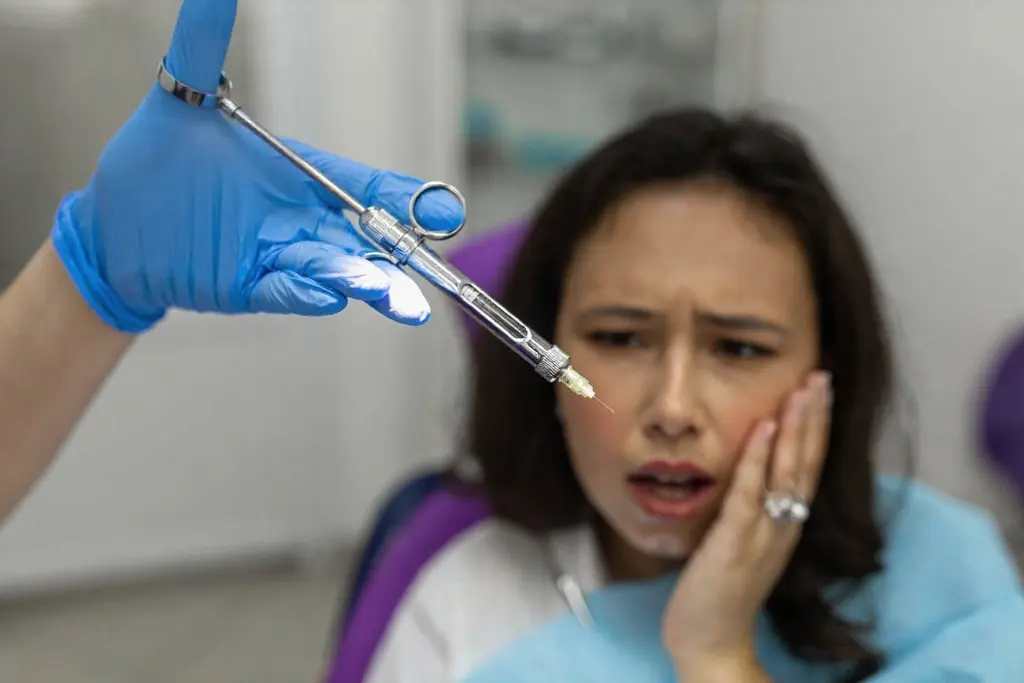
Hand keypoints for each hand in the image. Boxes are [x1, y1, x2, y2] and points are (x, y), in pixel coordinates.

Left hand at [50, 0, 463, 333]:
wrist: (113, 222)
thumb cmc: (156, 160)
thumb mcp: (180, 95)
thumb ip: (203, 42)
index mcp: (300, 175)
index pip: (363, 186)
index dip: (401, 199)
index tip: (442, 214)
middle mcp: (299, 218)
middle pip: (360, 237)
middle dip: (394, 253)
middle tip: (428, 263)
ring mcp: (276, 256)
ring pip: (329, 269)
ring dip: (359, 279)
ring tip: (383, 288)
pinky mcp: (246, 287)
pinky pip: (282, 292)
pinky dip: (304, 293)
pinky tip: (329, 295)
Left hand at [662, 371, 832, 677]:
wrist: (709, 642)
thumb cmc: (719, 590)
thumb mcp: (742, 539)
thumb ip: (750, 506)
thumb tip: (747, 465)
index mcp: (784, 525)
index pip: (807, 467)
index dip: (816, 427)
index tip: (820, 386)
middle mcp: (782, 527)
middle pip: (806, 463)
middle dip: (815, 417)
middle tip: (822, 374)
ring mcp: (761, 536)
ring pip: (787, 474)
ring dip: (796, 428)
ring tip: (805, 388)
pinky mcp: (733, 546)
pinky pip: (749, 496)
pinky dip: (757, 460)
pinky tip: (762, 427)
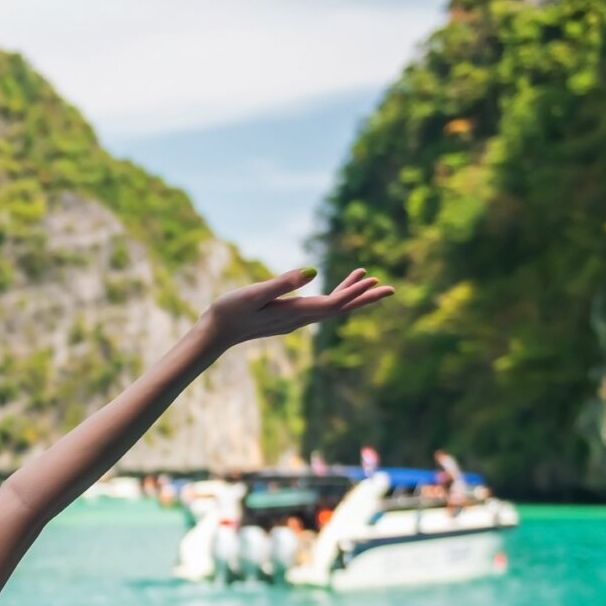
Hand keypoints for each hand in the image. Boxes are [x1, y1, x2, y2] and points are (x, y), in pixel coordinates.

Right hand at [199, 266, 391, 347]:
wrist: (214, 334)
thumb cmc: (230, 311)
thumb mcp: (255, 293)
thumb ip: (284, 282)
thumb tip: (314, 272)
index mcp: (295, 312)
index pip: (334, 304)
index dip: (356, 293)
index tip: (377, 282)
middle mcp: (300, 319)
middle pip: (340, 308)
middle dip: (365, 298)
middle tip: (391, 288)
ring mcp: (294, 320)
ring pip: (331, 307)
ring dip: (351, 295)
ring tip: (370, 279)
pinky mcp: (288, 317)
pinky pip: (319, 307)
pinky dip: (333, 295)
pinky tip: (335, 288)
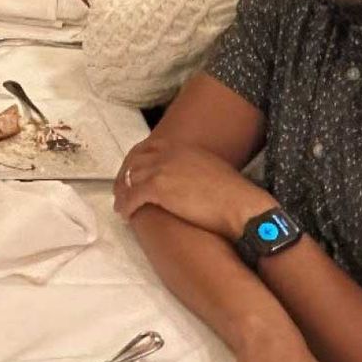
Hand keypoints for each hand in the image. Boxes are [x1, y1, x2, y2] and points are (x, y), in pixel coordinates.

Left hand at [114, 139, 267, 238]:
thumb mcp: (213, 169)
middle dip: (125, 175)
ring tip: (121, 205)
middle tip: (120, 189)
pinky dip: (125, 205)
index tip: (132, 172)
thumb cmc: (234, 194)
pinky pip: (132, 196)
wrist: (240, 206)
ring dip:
━━━
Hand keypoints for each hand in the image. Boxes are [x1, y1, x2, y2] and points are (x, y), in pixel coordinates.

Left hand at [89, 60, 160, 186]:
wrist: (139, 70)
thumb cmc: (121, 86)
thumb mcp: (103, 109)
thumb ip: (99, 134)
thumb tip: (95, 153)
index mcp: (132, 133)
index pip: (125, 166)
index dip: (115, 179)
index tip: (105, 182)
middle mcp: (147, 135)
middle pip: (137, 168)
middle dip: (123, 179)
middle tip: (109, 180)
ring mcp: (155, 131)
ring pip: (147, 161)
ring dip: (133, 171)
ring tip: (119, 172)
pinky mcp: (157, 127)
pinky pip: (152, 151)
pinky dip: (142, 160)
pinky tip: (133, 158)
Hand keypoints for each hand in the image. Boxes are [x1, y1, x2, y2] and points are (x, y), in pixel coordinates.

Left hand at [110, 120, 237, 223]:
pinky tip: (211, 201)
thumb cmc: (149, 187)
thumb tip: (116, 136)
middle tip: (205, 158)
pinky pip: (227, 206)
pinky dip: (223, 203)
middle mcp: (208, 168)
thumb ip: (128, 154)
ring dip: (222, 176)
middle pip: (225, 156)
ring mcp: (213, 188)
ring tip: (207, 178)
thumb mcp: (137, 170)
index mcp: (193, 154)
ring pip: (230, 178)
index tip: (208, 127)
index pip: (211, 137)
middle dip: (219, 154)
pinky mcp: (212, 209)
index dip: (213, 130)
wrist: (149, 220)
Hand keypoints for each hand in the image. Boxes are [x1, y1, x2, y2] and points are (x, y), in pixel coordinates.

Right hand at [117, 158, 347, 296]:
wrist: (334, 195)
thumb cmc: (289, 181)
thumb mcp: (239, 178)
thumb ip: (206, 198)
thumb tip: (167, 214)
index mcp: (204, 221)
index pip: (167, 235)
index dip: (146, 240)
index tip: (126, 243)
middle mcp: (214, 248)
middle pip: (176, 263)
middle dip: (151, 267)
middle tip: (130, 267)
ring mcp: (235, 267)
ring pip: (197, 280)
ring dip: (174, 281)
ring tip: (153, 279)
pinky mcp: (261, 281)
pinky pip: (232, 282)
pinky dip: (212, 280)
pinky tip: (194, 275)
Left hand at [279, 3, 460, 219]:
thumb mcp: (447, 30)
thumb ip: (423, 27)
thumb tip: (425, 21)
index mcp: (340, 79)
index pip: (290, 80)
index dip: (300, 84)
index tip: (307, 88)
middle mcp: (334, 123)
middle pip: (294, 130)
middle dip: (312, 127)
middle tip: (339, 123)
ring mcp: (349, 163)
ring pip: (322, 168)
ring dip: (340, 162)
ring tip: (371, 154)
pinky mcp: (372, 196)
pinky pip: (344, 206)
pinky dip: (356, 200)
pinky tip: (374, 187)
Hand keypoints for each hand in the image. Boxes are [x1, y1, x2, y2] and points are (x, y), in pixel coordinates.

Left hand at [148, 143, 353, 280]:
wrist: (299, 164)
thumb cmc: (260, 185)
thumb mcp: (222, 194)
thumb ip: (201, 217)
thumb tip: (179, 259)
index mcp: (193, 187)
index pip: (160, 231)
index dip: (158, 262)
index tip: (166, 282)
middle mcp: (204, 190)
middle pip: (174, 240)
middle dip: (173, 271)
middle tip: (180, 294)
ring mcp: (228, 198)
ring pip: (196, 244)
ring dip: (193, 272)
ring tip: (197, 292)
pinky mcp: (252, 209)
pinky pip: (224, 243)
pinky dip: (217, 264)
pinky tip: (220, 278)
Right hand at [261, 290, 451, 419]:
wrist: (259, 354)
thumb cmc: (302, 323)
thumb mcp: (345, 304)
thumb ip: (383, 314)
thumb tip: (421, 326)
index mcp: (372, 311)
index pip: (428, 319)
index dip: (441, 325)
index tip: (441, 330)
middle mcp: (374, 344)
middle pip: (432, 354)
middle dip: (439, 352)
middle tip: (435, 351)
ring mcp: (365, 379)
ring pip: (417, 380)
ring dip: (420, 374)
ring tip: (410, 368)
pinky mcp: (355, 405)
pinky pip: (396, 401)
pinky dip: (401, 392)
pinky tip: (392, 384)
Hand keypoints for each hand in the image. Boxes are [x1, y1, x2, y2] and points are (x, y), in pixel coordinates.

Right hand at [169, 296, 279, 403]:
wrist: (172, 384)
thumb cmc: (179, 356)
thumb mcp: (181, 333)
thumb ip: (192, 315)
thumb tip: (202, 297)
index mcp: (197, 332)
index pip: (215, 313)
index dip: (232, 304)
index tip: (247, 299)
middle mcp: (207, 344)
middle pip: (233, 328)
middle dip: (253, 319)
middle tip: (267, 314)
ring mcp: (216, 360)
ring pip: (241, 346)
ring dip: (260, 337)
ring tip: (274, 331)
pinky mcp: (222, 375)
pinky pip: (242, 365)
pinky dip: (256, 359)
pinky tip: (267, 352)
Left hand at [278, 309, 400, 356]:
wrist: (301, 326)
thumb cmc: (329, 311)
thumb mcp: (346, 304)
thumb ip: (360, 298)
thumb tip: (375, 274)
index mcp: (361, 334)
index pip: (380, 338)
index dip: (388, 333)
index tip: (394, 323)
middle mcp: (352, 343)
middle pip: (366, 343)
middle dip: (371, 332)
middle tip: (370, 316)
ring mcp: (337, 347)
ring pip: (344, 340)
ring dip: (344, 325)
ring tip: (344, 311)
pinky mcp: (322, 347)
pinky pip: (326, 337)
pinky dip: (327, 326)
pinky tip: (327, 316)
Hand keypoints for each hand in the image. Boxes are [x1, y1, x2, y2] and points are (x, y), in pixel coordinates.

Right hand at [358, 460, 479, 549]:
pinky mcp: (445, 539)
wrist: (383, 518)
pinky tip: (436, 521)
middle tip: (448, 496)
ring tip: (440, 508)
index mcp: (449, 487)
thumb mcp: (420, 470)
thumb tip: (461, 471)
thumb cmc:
━━━
== What is needed ==
How many of the lines in the records include the word "Left"? Only the number should be given.

== The completed task ==
8